- Extracted material:
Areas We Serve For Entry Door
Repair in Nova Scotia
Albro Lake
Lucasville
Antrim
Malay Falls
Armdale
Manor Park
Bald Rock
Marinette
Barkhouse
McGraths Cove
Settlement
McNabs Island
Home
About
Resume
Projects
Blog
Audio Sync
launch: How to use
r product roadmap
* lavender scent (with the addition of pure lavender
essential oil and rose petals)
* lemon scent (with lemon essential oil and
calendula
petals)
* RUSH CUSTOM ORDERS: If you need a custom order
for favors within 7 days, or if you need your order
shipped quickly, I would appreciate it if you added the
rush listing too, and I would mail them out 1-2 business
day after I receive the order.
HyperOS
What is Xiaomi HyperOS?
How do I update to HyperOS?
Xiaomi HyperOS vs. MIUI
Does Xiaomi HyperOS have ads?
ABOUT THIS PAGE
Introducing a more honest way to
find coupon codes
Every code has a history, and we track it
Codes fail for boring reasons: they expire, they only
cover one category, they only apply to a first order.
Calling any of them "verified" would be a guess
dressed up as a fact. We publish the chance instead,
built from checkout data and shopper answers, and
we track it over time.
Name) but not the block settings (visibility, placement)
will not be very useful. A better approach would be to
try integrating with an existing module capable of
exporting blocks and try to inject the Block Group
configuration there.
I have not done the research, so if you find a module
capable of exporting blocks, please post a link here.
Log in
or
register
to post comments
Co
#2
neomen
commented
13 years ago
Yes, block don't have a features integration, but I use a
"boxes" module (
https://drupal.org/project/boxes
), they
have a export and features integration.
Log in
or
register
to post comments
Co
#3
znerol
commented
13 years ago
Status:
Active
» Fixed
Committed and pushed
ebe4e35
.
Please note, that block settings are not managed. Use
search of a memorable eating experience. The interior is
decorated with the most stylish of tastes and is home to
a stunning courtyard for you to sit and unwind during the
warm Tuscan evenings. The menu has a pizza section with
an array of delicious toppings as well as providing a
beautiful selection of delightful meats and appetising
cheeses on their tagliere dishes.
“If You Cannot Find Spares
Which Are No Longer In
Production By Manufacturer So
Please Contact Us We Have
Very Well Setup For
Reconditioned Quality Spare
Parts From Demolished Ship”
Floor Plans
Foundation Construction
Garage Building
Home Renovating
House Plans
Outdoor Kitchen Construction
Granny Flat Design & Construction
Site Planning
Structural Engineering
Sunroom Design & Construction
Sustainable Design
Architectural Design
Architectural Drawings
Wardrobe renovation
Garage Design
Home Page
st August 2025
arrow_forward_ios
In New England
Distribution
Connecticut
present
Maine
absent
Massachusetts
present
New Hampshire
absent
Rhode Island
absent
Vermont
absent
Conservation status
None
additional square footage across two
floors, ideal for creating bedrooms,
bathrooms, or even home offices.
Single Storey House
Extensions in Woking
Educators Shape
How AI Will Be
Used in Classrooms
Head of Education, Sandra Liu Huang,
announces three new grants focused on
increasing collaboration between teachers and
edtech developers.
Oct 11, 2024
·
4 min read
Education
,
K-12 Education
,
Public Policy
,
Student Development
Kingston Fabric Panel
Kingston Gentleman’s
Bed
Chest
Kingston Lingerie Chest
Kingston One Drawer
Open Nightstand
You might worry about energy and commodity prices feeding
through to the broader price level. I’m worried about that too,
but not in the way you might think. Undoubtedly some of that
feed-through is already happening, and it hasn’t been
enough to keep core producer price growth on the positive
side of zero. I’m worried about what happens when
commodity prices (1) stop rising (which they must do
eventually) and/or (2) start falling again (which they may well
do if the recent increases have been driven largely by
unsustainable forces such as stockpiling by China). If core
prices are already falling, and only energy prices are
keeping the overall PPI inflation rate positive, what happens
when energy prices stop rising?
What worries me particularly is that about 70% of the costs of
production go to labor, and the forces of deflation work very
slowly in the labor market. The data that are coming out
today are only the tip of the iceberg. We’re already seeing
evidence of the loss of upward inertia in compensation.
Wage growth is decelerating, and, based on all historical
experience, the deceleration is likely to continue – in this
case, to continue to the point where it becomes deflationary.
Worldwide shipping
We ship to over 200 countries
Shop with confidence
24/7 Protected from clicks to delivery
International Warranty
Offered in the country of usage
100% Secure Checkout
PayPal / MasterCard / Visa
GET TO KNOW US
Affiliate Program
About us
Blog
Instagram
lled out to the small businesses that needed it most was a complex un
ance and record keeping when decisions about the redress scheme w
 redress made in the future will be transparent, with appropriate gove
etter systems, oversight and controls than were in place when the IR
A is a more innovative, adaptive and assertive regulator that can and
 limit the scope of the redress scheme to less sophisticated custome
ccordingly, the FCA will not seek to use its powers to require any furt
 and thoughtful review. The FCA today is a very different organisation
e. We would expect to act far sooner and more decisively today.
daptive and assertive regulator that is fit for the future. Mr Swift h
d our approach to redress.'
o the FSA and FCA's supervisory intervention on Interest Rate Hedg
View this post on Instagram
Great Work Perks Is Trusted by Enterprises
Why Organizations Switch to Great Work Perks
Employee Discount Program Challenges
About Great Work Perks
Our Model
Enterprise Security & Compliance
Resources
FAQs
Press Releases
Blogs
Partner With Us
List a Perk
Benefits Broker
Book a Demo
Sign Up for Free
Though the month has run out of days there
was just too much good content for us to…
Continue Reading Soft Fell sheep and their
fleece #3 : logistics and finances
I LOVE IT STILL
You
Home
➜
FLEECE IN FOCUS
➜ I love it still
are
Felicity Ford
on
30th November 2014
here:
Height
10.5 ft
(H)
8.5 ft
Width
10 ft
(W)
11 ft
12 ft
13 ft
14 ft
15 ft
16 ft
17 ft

- To-do item: The lines above that hold the word "post" are the ones to copy.

- Exercise answer:
capable of exporting blocks, please post a link here.
to post comments
to post comments
View this post on Instagram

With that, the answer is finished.